Today is my last day on anti-seizure medication for epilepsy and tomorrow is my 38th birthday. It’s weird having to revisit an illness that hadn’t affected my life for 32 years. To look back to a year ago, it felt so heavy, this new burden and haunting uncertainty of my health and day-to-day life. And this was BEFORE COVID. I wasn’t able to drive because I had to be consistently seizure-free for 6 months and that feat seemed unimaginable. One year seizure-free seemed like a lifetime.
It’s kind of shocking how, at 37, this incident and illness had altered my patience and perception of time so much. It was agonizing, like a child, I was trapped in something that any milestone felt like FOREVER. I wanted to throw a tantrum every time I had to figure out how to do something like get to a doctor’s appointment or being alone and taking a shower. (I had my bad seizure in the shower) And yet, here I am over one year seizure free, driving, thriving, and a whole new perspective on life.
And to think of all that we have endured this year as a collective. We all have so much grief and trauma, I know I’m not alone. And strangely COVID brought us all together, made us appreciate living and life differently in such a dramatic sad way.

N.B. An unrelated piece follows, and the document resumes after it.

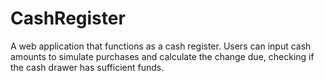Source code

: # CashRegister
A web application that functions as a cash register. Users can input cash amounts to simulate purchases and calculate the change due, checking if the cash drawer has sufficient funds.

Things I’ve learned from the past year:
- Be gentle with your brain. If it’s difficult to think, feel, respond, or talk, just let go and relax.
- I am not responsible for other people’s reactions or feelings when they hear about what i’ve been through, that’s their problem.
- When things get too much in my brain, too fuzzy, fast, and anxious – go walk outside in the sticks, leaves, and grass barefoot, get a foot massage, or do some cardio exercise for 15-20 min.
- You are way more resilient than you think you are. Try to cultivate that and know it in your bones.
- Life’s too short to hold on to dumb stuff. Get rid of the dumb stuff or do the hard work to get dumb situations better.